Solidarietà, solidità e soldi sono termini la cui assonanza è evidente nelle loro parti fonetiche “solid” e “sold”, che li uniscono. Anche in ebraico vi è qualcosa di simile, dato che la stessa radice “mt” è presente nei termini “matbe’a” e “mitba”, che significano rispettivamente “moneta” e “impronta, marchio”. È significativo che fra i popoli del pianeta più ricchi e solidali fra loro vi sia proprio quello degli inventori della cartamoneta: il popolo ebraico. Infatti solo con una moneta solidale può essere possibile oggi la fraternità in economia, senza la quale ogni programma politico di ripresa non può che essere una ripresa per i fondelli.

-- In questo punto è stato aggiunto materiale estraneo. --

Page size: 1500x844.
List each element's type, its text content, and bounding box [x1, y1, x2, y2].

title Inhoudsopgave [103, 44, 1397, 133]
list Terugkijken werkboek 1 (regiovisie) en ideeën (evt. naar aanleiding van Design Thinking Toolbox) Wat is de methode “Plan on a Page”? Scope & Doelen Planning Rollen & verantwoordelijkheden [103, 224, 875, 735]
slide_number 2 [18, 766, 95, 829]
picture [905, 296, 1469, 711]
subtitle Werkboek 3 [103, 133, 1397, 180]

Insomma, volenti o nolenti, per avere qualità di solidità e di solidarietà, i soldi dovrebbero essere aurei, ed in una confusione come questa, occorrerebbe tenersi ben stretto quanto di giusto si può scoprire dal passato o, almeno, dallo spirito del linguaggio. Vi è infatti, al di là di ogni tabù ideologico, un rapporto preciso fra anarchia, organizzazione della solidarietà, ed economia. Il fondatore dell’antroposofia Rudof Steiner sosteneva che Marx ed Engels avevano giustamente auspicato che l’amministrazione dell’economia non dovessero consistere in un governo sull’uomo, in quanto il capitale non può padroneggiare l’io umano, che ne è da sempre il creatore.

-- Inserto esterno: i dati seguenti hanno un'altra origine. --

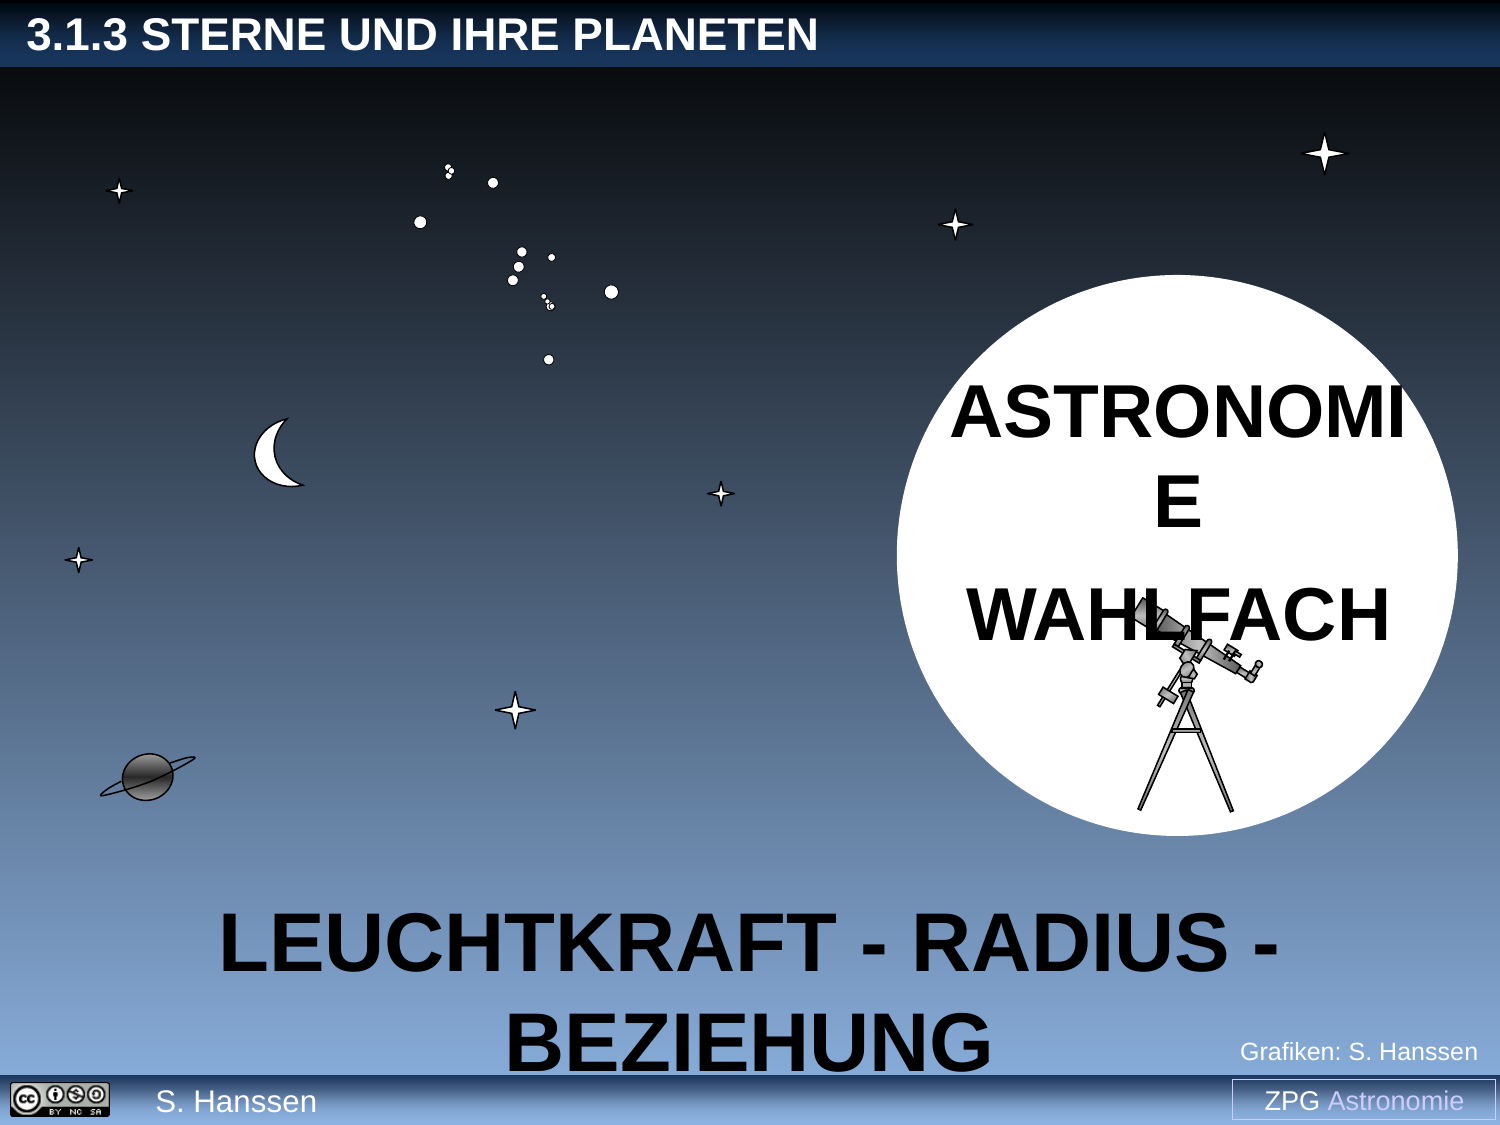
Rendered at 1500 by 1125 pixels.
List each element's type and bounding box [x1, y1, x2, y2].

Ma per attuare tale liberazione occorreva saper vedere un pò più in là, e cioè che accanto a tale libera vita economica vi potesse essere anche una libera vita giuridica ed una libera cultura. Perché solo se così pensata avrebbe potuto risolversi l’antica questione sociale: attraverso solidale articolazione delle sue tre parti: economia, diritto e cultura.

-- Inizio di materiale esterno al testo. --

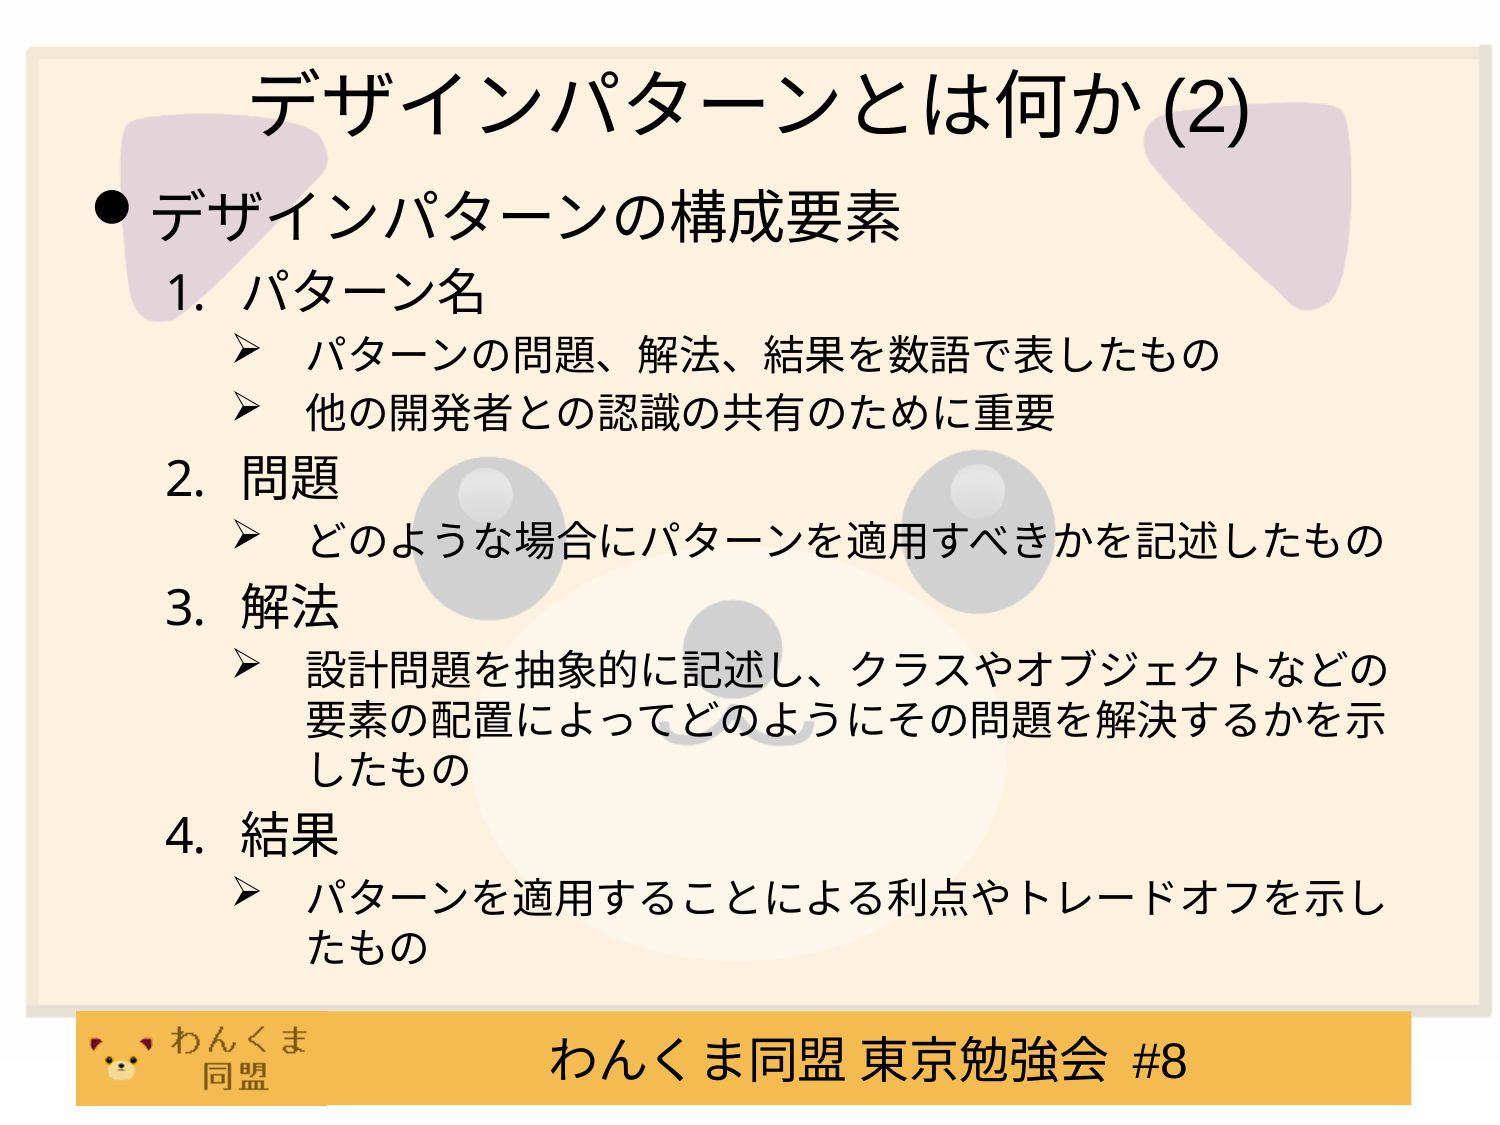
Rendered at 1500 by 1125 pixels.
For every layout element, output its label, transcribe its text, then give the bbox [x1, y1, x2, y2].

picture [0, 0, 1500, 1106]
list デザインパターンの構成要素 パターン名 パターンの問題、解法、結果を数語で表したもの 他の開発者との認識の共有のために重要 問題 どのような場合にパターンを適用すべきかを記述したもの 解法 設計問題を抽象的に記述し、クラスやオブジェクトなどの要素の配置によってどのようにその問題を解決するかを示したもの 結果 パターンを適用することによる利点やトレードオフを示したもの [74, 172, 1426, 1006]
title デザインパターンとは何か(2) [74, 44, 1426, 162]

Il termine “solido” viene dal latino solidus e Cicerone diceva in proposito: “creditores in solidum appellabant” per dire che “i creditori richiedevano la somma intera” (G. Alvi, “L’anima e l’economia”, Milano, 2005), traduzione confermata da Tacito, nei cui annali è presente anche l’espressione “recidere in solidum”, col significato di “restituire la somma intera”. Nel codice napoleonico del 1806 si trova la parola “solidarietà”, chiarita nel senso giuridico che possiede più o meno ancora oggi, per indicare la situazione in cui per esempio un debitore può essere chiamato dai creditori a rispondere per l’intero ammontare dei debiti contratti magari dai suoi soci.
La Rivoluzione francese aveva infatti completato il termine “solidarité” col contenuto del concetto di fraternità, evocativo del “solidum”, in quanto si può chiamare “solidarietà” quel rispondere per gli altri uomini “come fossero i più intimi amici o i nostri fratelli” (ibid.). Oltretutto il “solido” era appunto, già in epoca imperiale, una moneta aurea, una moneta che corrispondeva a circa 4-5 grammi d’oro. Il “solido” ha dunque questo senso di somma intera, di totalità. Ecco perché rivive nella “solidarité” francese, significando volontà di rispondere per intero degli altri.